Reproduce without alteration the part of the items that opens with the line containing "right elbow: (23, 134, -25)" and closes with the line containing "left ankle: (238, 189, 3)", including both of those lines and nothing else.
--- --- ---
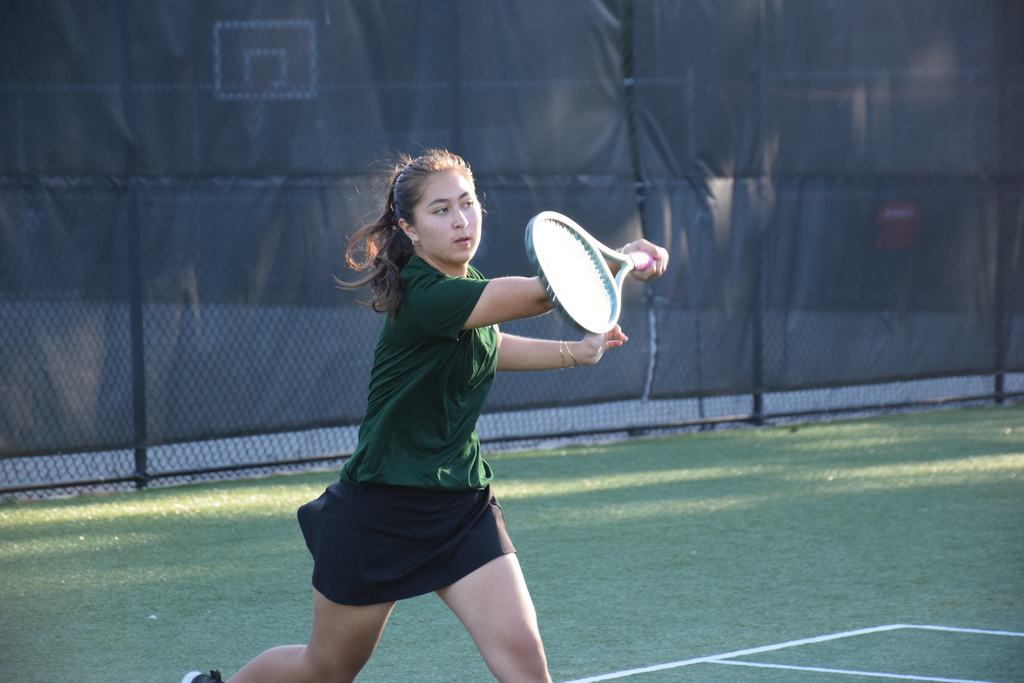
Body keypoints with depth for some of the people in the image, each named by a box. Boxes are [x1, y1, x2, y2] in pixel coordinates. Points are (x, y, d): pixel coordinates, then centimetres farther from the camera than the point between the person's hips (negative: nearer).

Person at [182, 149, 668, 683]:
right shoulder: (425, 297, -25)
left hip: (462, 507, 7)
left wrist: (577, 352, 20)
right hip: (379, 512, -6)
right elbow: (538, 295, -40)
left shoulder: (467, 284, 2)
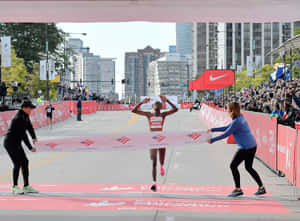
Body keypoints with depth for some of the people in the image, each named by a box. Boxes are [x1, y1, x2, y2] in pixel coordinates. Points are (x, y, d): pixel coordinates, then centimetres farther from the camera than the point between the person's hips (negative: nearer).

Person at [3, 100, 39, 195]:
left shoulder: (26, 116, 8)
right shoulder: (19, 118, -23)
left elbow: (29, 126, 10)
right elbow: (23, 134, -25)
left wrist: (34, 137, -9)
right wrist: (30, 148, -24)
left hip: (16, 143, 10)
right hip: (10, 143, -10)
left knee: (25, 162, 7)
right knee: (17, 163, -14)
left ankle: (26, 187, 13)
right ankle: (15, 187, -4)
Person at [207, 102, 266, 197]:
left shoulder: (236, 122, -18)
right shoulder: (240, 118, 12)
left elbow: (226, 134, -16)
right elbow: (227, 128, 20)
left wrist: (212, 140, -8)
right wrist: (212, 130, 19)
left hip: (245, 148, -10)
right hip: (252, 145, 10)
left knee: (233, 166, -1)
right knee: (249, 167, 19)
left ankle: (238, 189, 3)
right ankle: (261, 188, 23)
--- --- ---
Solution for this exercise:
right elbow: (23, 134, -25)
left wrist: (34, 137, -9)
right wrist: (30, 148, -24)
left hip: (16, 143, 10)
right hip: (10, 143, -10)
left knee: (25, 162, 7)
right knee: (17, 163, -14)
left ankle: (26, 187, 13)
right ankle: (15, 187, -4)
Person at [207, 102, 266, 197]:
left shoulder: (236, 122, -18)
right shoulder: (240, 118, 12)
left elbow: (226, 134, -16)
right elbow: (227, 128, 20)
left wrist: (212, 140, -8)
right wrist: (212, 130, 19)
left hip: (245, 148, -10)
right hip: (252, 145, 10)
left knee: (233, 166, -1)
right knee: (249, 167, 19)
left ankle: (238, 189, 3)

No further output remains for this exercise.